--- Vorliegender Text ---

Südkurier, 11.11.2005

"Alles wie gehabt"

Ein redaktioneller Beitrag unter der Rubrik "Kurz erklärt" erweckt den Eindruck, er sei journalistisch sorgfältig recherchierter "Sachbeitrag". Und ist in Wirklichkeit so falsch, nur aus arbeitgeberverbandsfinanzierten PR- Agenturen abgeschriebener Unsinn. Aber Mainstream immerhin.

Und weil der Redakteur seine Inkompetenz so schön zur Schau stellt, passt es prima, dass er dann auf der gleichen Druckseite auch noch seine persönliche Meinung in Form eines Leitartikels verbreiten darf.

Mein Leserbrief dazu. Ich habe dem Redakteur auch ein Kündigungsschutzgesetz mitgeschickt. Vielleicht macht er sich ja doch mal sachkundig. Wurde am 16.11. abgedruckt. Es fehlten, sicher aus Platzgründen die orange markierten Teile. Leider auch die Kurve, aber hier ist sie!


Alles wie gehabt

VON ALEXANDER MICHEL

Die Union war mit dem Versprechen in den Wahlkampf gegangen, den deutschen Arbeitsmarkt weiter zu liberalisieren, um angesichts von faktisch sechs Millionen Arbeitslosen ein neues Jobwunder herbeizuführen. Davon ist nach dem derzeitigen Stand der Koalitionsverhandlungen mit der SPD so gut wie nichts geblieben. Den Sozialdemokraten ist es gelungen, den Status quo weitgehend zu zementieren.

---

Deine Aufgaben —
• a. Kannst du in den Datenzeilen den Abschnitt von der Zeile mit "this 1056×1137 image." bis zur Zeile mit "[671, 943, 683, 948] StreetNumber: *37", beide eingeschlossen, aktualisieren, indem du "legible" durch "readable" ersetzt und sonst nichts änderst? Gib nur diese Zeilen wieder.
• b. Wie geht der Text zum Leitartikel "Alles wie gehabt" nach seinem letzten Satz weiter? Schreib ihn fort.

--- Vorliegende Daten ---

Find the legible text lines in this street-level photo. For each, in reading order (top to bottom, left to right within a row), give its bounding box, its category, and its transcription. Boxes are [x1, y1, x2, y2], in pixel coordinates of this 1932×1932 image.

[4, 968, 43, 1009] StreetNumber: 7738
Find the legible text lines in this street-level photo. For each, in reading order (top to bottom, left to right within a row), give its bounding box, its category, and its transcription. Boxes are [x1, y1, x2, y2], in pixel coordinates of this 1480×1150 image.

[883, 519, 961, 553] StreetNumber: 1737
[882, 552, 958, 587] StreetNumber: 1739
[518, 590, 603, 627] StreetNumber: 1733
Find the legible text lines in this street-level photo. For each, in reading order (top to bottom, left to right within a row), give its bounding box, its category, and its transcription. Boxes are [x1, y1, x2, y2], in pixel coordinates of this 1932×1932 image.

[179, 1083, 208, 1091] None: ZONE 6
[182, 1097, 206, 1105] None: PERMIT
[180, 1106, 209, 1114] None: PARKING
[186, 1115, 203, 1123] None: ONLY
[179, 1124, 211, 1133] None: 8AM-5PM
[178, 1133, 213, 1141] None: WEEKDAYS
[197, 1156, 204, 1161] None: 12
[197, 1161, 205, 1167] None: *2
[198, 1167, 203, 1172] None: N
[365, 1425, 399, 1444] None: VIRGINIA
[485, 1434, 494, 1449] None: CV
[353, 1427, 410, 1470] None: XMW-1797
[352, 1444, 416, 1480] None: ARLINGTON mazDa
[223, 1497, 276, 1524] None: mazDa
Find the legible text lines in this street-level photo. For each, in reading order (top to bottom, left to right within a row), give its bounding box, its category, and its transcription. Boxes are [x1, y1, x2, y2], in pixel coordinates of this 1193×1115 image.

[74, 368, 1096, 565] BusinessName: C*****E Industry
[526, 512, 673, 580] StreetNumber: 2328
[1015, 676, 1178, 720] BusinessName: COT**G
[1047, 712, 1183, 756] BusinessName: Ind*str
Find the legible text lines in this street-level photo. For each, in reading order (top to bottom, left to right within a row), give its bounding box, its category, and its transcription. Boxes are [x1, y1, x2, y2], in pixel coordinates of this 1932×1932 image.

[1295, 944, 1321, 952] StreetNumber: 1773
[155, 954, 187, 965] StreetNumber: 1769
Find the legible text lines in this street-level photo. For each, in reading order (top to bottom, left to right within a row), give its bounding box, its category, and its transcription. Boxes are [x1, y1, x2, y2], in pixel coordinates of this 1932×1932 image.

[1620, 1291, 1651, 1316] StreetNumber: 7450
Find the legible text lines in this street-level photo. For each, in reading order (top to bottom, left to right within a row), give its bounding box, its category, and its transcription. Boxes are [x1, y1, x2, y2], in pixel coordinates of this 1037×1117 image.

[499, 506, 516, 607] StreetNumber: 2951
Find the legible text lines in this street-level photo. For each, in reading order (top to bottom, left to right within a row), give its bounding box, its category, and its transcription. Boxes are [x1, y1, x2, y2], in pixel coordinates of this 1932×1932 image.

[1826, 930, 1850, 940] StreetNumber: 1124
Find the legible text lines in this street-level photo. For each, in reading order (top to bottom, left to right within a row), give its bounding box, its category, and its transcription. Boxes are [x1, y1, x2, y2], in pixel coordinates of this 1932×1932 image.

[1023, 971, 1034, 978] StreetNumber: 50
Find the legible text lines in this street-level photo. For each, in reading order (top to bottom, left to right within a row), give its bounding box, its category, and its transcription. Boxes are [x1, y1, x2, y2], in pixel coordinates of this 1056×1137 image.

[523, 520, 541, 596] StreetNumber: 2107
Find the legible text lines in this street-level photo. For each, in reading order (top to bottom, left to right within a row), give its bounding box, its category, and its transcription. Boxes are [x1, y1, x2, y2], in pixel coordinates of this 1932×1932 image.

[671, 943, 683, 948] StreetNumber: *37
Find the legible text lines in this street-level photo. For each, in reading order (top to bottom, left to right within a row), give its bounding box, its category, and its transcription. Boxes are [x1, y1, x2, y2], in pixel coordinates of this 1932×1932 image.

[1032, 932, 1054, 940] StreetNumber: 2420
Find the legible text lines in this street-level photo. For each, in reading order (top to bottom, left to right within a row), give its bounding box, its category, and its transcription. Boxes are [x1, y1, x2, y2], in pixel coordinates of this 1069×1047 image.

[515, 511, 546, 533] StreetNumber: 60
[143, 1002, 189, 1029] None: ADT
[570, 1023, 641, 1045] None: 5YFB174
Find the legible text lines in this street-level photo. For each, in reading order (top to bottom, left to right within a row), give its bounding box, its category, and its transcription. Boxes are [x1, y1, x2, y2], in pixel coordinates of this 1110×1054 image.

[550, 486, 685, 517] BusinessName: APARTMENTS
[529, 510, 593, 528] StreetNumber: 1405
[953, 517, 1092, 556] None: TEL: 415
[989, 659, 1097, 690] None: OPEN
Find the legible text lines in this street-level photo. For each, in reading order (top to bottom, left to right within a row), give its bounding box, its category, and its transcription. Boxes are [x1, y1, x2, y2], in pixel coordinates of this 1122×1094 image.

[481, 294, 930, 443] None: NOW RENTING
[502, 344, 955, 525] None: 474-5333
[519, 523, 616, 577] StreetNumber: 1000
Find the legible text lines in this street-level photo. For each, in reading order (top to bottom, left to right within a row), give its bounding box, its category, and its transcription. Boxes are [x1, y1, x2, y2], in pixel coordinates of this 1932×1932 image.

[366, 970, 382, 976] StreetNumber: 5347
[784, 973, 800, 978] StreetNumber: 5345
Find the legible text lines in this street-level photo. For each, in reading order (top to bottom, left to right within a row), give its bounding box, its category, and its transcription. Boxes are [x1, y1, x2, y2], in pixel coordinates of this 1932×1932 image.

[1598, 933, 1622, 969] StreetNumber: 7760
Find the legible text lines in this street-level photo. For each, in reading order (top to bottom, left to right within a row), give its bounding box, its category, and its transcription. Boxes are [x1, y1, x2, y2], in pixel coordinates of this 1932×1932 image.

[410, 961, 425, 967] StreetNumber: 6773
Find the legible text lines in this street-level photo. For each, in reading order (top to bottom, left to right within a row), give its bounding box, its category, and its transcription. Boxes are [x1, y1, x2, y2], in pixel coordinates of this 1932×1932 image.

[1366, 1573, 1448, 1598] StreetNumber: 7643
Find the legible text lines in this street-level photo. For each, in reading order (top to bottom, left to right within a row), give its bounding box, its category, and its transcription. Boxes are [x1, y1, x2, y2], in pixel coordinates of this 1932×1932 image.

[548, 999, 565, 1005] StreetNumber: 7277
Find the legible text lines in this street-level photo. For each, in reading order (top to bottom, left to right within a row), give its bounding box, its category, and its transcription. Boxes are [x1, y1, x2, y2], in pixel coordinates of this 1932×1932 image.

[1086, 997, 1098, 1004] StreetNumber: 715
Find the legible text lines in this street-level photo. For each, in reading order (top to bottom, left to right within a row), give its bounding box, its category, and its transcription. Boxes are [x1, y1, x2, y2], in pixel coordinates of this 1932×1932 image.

---

Gegebene Antworten —
• a.
Find the readable text lines in this street-level photo. For each, in reading order (top to bottom, left to right within a row), give its bounding box, its category, and its transcription. Boxes are [x1, y1, x2, y2], in pixel coordinates of this 1056×1137 image.

[523, 520, 541, 596] StreetNumber: 2107
Find the readable text lines in this street-level photo. For each, in reading order (top to bottom, left to right within a row), give its bounding box, its category, and its transcription. Boxes are [x1, y1, x2, y2], in pixel coordinates of this 1932×1932 image.

[671, 943, 683, 948] StreetNumber: *37

• b.
Am deutlichsten sichtbar wird dies an dem ursprünglichen Vorhaben der Union, die Macht des Flächentarifs zu beschränken, indem neue Bündnisse für Arbeit auf Betriebsebene geschlossen werden können, ohne dass Gewerkschaften und Arbeitgeberverband dem ausdrücklich zustimmen müssen. Von diesem Instrument einer dringend benötigten Flexibilisierung des Arbeitsmarkts ist inzwischen keine Rede mehr, weil die SPD dessen Aufgabe bereits in den Sondierungsrunden zu einer Vorbedingung für eine schwarz-rote Ehe gemacht hat. Eine trotz aller schmerzhaften Kompromisse regierungswillige Unions-Chefin Angela Merkel hat es bisher nicht gewagt, über der Frage des Tarifrechts mit der SPD den Hauch eines Streits vom Zaun zu brechen.

Die Sozialdemokraten haben dieses Zeichen der Schwäche auch beim Thema Kündigungsschutz genutzt. Die Union hat sich - trotz des personellen Bebens bei der SPD - praktisch komplett über den Tisch ziehen lassen. Ursprünglich wollte sie den Schwellenwert, ab dem der Kündigungsschutz greift, glatt verdoppeln und auf 20 Beschäftigte anheben. Das hätte immerhin das Etikett "Reförmchen" verdient gehabt. Es ist nicht einmal dieses Wenige geblieben.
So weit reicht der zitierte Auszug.